AFS (as the Andrew File System, IBM AFS, and, now, OpenAFS) has been around for a long time. That longevity has brought it some distinct advantages: the userbase is both broad and deep; the product is also stable. There are lots of competitors to OpenAFS, though, with money to be made in the storage market. Witness the recent acquisition of Acopia by F5 Networks. Another vendor, Panasas, is clearly viewed as a potential good business (e.g., take a look at their Board of Directors -- venture capitalists would not be on the Board if they did not think the company would be profitable).
Those two companies, Acopia and Panasas, represent two different market segments that have historically been in the sweet spot of AFS usage. AFS is still strong in one of those areas, but it has soured a bit in the other.
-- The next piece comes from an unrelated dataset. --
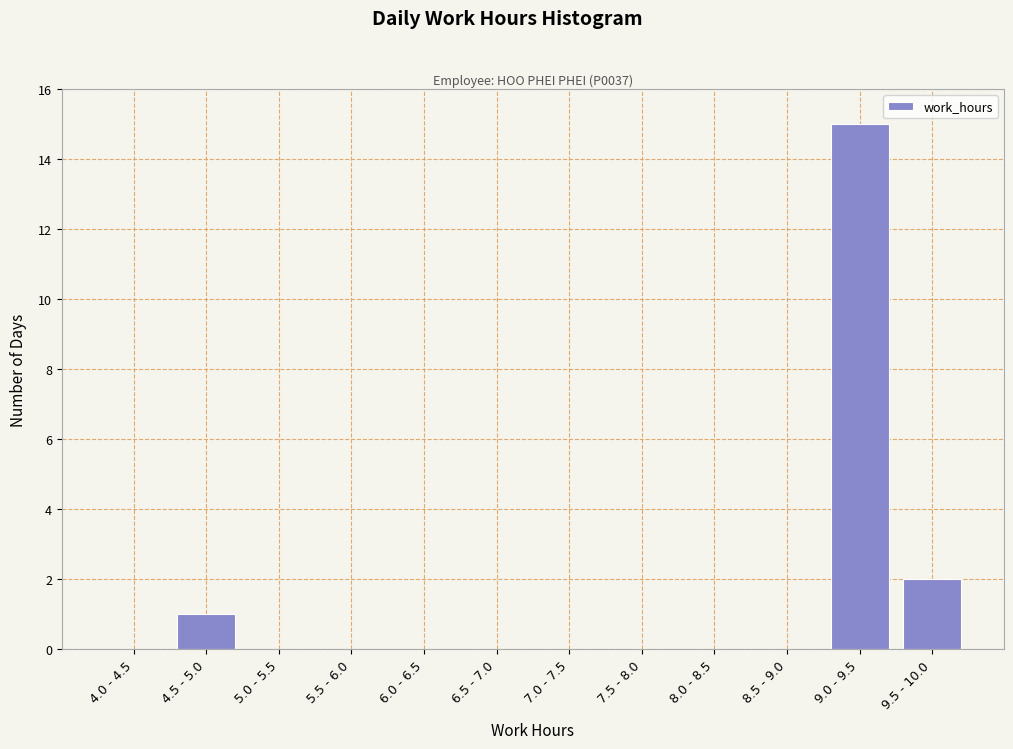

Reading left to right, extract all data points from this chart.

4.0 - 4.5=0	4.5 - 5.0=1	5.0 - 5.5=0	5.5 - 6.0=0	6.0 - 6.5=0	6.5 - 7.0=0	7.0 - 7.5=0	7.5 - 8.0=0	8.0 - 8.5=0	8.5 - 9.0=0	9.0 - 9.5=15	9.5 - 10.0=2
Acopia's claim-to-fame is virtualization, the ability to keep a namespace constant while changing the back ends around. They also do data migrations. They export via NFS or CIFS, so virtually any modern operating system can access data through their systems. This is very nice. The downside, though, is that Acopia is a hardware solution. Lori MacVittie's neat article about her personal NAS notwithstanding, using Acopia's ARX to provide seamless migration for your failed personal NAS just does not make fiscal sense.
AFS provides the same kind of virtualization, but at a different cost. First, no special hardware is needed. The cost comes in complexity: clients have to run the AFS client. Ports exist to lots of modern operating systems (from AIX to Windows), but installing clients is definitely more expensive than plugging a network-transparent NFS proxy into your network. The other cost is in administration: the ramp-up for AFS is fairly steep. While efforts have been made to help people get started with AFS, there is still a lot of work to be done.
The two key features of AFS that provide this virtualization are the @sys magic, and the separation of filesystems into volumes, with volume metadata managed by database servers. These key pieces let administrators glue together namespaces seamlessly. The stable semantics of volume migration also lets administrators migrate data around a site even while users are accessing that data, letting users stay even further from the underlying details of the storage infrastructure.
Panasas, on the other hand, is a clear winner over AFS in its product niche: high-performance NFS. Like Lustre and several other filesystem products that live in the High-Performance Filesystem niche, Panasas accomplishes this by parallelizing remote filesystem accesses. AFS gets some performance benefits from its caching, but the filesystem accesses are done against a single filesystem. AFS also doesn't really do NFS.
So who is buying Panasas? While l have no knowledge of the sales, I can make some fairly educated guesses: Organizations with large data sets in NFS (or CIFS) that need greater performance. The large research organizations (high-energy physics labs, TeraGRID research groups, etc) might be interested in Panasas (except they already have Lustre, with support via ClusterFS). The most direct competitors to Panasas, then, are the NAS appliance vendors. It is interesting that most of the large research organizations have historically been heavy AFS users as well, and many still are. AFS is widely used for the cross-site sharing of data, but it simply doesn't perform well enough to be competitive with NAS appliances running NFS.
My suggestion, then, to the OpenAFS community is to get serious about helping people get started with AFS, and compete with the Acopias of the world. Also, look into improving AFS performance: as AFS is more complex than NFS, there is likely never to be a performance comparison in favor of AFS; however, parallel filesystem accesses have been around for quite a while, and an implementation of it in AFS could be very interesting.